Monday, January 22, 2018

Fearless

I remember distinctly the first time I felt overwhelming, paralyzing fear.

I was 6 years old. I will spare you the details, which included sleeping in my parents floor that night, and going to the altar at church to ask for prayer. (I couldn't even get the words out, because I was so young I didn't understand what was going on, only that I was afraid, all the time, and I needed to be prayed for by as many people as possible.)

I haven't spent the 31 years since then in a constant state of terror, but I have consistently battled fear in one form or another throughout my entire life.

As a teenager, I turned on every light in the house on my way to the bathroom at night.

As a newlywed, I was petrified that people in my new hometown wouldn't like me. I laid awake at night, so consumed with fear over it that I couldn't even sleep. That same fear, that I was unliked or unaccepted or too polarizing a personality to really have friends, has plagued me for many years.

Motherhood added to the focus of the fear-vise. Raising children is terrifying. What will I forget to teach them? How will they know what to do in a situation? Are they safe? Do they feel loved?

Some of those are rational concerns, and can lead us to set our minds to being better parents, and that, in and of itself, is not bad.

This is not that, not for me. I have obsessively feared, for 15 years, that one of my children would drown. The ocean, and lakes, are especially terror-inducing for me. The thought that they might fall, or be dragged, in over their heads, and I wouldn't be able to find them and save them because the water is deep and dark and swirling...I have woken up from a dead sleep, sweating and gasping and shaking and sobbing, just thinking about it.

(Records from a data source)
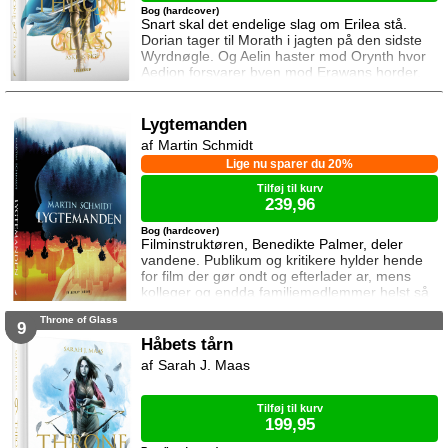
Bog (hardcover)
Snart skal det endelige slag om Erilea stå.
Dorian tager til Morath i jagten på den sidste
Wyrdnøgle. Og Aelin haster mod Orynth hvor
Aedion forsvarer byen mod Erawans horder.
Heldigvis er han ikke alene. Men kan deres
forbundsfæller overhovedet gøre en forskel
mod Erawans rædsler?
Lygtemanden
Martin Schmidt
Lige nu sparer du 20%
Tilføj til kurv
239,96
Bog (hardcover)
Filminstruktøren, Benedikte Palmer, deler
vandene. Publikum og kritikere hylder hende
for film der gør ondt og efterlader ar, mens
kolleger og endda familiemedlemmer helst så
hende forsvinde. Under en rejse til Los
Throne of Glass
Angeles bliver hun forgiftet og er tæt på at
9
miste livet. Da efterforskningen fortsætter
Håbets tårn
hjemme i Danmark, sender FBI den
Sarah J. Maas
nyuddannede agent April Biggs for at assistere
en dansk taskforce. Sporene dør ud, men så
tager sag
Tilføj til kurv
199,95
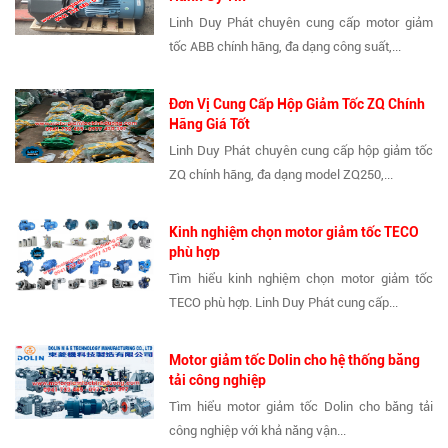
Linh Duy Phát chuyên cung cấp motor giảm
tốc ABB chính hãng, đa dạng công suất,...
Đơn Vị Cung Cấp Hộp Giảm Tốc ZQ Chính
Hãng Giá Tốt
Linh Duy Phát chuyên cung cấp hộp giảm tốc
ZQ chính hãng, đa dạng model ZQ250,...
Kinh nghiệm chọn motor giảm tốc TECO
phù hợp
Tìm hiểu kinh nghiệm chọn motor giảm tốc
TECO phù hợp. Linh Duy Phát cung cấp...
Motor giảm tốc Dolin cho hệ thống băng
tải công nghiệp
Tìm hiểu motor giảm tốc Dolin cho băng tải
công nghiệp với khả năng vận...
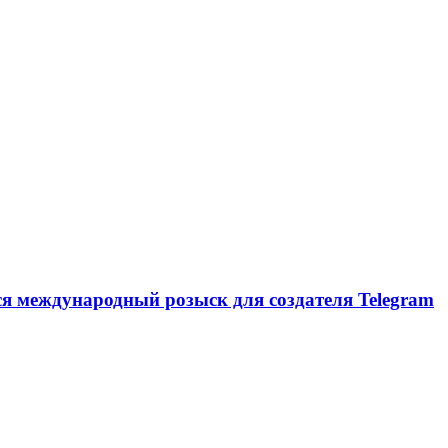
ся международный розыск для создателя Telegram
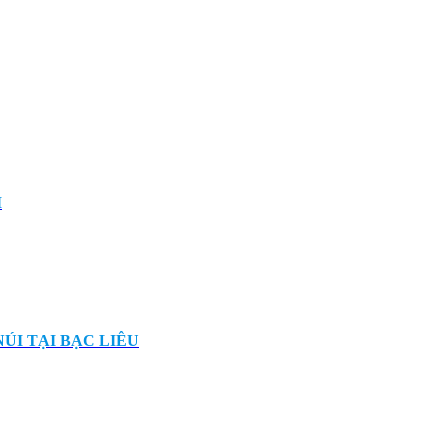
I
ÚI TẠI BẠC LIÊU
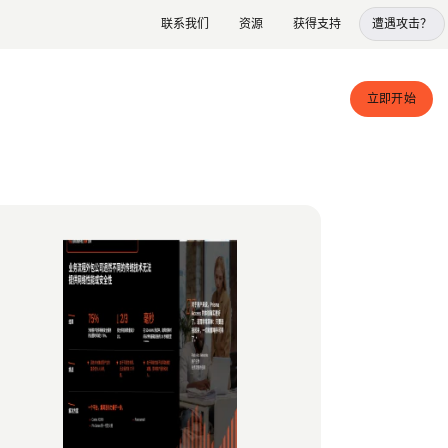
联系我们
资源
获得支持
遭遇攻击？
立即开始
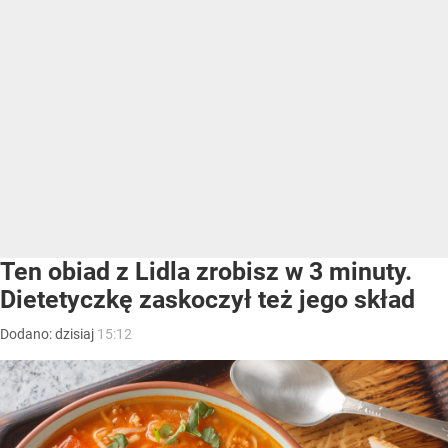
Ten obiad z Lidla zrobisz w 3 minuty.
Dietetyczkę zaskoczył też jego skład
Dodano:
dzisiaj
15:12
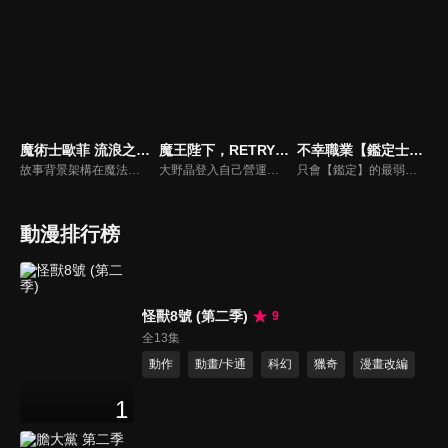
魔術士歐菲 流浪之旅 阿邦拉瑪篇
魔王陛下，RETRY！R
不幸職業【鑑定士】其實是最強的
故事背景架構在魔法世界上，主角歐菲為了拯救對他而言有如姊姊般的阿莎莉而展開冒險旅程。結束在基姆拉克教會總部的戰鬥後，歐菲一行人前往雷吉波恩溫泉小鎮休息。路途中卻不小心弄丟行李，只好在民宿打工換宿。過程中歐菲他們也逐漸地接觸到溫泉小鎮的陰暗面…
大野晶登入自己營運的「INFINITY GAME」的大頭目「魔王・九內伯斗」後，就直接被傳送到異世界去。他與在異世界遇到的神秘少女「亞可」和聖女「露娜」等遊戲中的部下與異世界夥伴們，一步步地穩固在異世界的勢力，同時踏上尋找回到現實世界的嶄新旅程。以「魔王」為中心的故事再度展開......！
只會【鑑定】的最弱職業，也是最不幸的職業──【鑑定士】。身為鑑定士的艾因被夥伴戲稱為「撿垃圾的」，遭受悽慘不公的對待。自卑不已的他每天都過著卑微的生活。然而，艾因的命運因為與【世界樹】的精靈尤莉，以及守護精靈尤莉的賢者烏爾蘇拉相遇，出現了重大的轉變。從尤莉手中獲得【精靈的義眼】後，艾因接受了烏爾蘇拉的特訓，並漸漸累積了實力。為了實現尤莉的願望，讓她見到其他世界樹的姐妹，艾因於是踏上了旅途。與生俱來的善良本性再加上新獲得的勇氣，讓艾因一路克服各種困難。
動漫排行榜
怪獸8號 (第二季)
9
全13集
動作
動畫/卡通
科幻
獵奇
漫畫改編
1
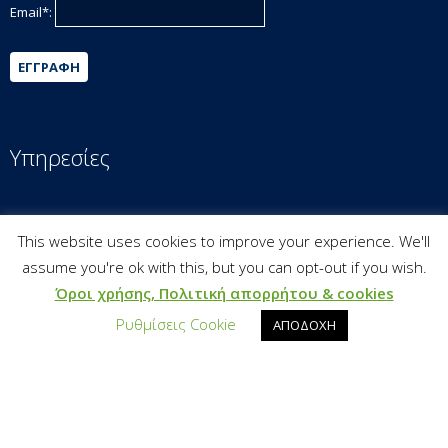
Email*:
ΕΓΓΡΑΦΉ
Υπηρεσίες
Υπεύθυνη Επιχειρηματικότητα
This website uses cookies to improve your experience. We'll
Εργαλειοθήκη Βιώσιμης Ανάπτυξης
assume you're ok with this, but you can opt-out if you wish.
Εκπαίδευση & Επιμόρφωση
Όροι χρήσης, Πολιτική απορρήτου & cookies
Έρευνα & Τεκμηρίωση
Ρυθμίσεις Cookie
ΑΠΟΔΟΧΗ
Βιώσιμη Επιχειρηματικότητα & Χρηματοδότηση
Bravo Sustainability Dialogue
Reporting & Communication
Παγκόσμιοι Στόχοι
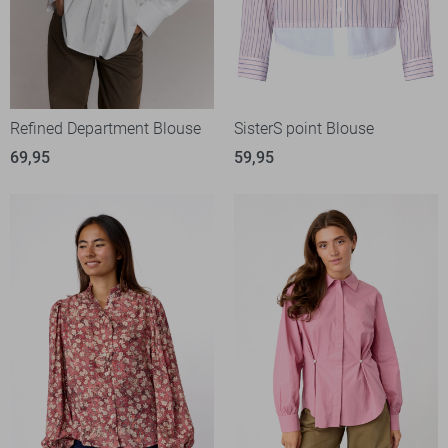
Refined Department Blouse
SisterS point Blouse
69,95
59,95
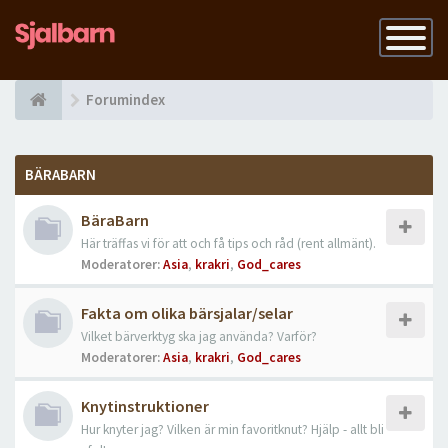
Slå
på
navigatio
Forumindex
BÄRABARN
BäraBarn
Här träffas vi för att och få tips och råd (rent allmänt).
Moderatorer:
Asia
,
krakri
,
God_cares
Fakta om olika bärsjalar/selar
Vilket bärverktyg ska jag använda? Varför?
Moderatorer:
Asia
,
krakri
,
God_cares
Knytinstruktioner
Hur knyter jag? Vilken är min favoritknut? Hjälp - allt bli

• [Task to complete] Reproduce word for word the stretch of the post about lifelong fear from "I haven't spent" through "is not bad.".

• [Answer to the problem]
I haven't spent the 31 years since then in a constant state of terror, but I have consistently battled fear in one form or another throughout my entire life.

As a teenager, I turned on every light in the house on my way to the bathroom at night.

As a newlywed, I was petrified that people in my new hometown wouldn't like me. I laid awake at night, so consumed with fear over it that I couldn't even sleep. That same fear, that I was unliked or unaccepted or too polarizing a personality to really have friends, has plagued me for many years.

Motherhood added to the focus of the fear-vise. Raising children is terrifying. What will I forget to teach them? How will they know what to do in a situation? Are they safe? Do they feel loved?

Some of those are rational concerns, and can lead us to set our minds to being better parents, and that, in and of itself, is not bad.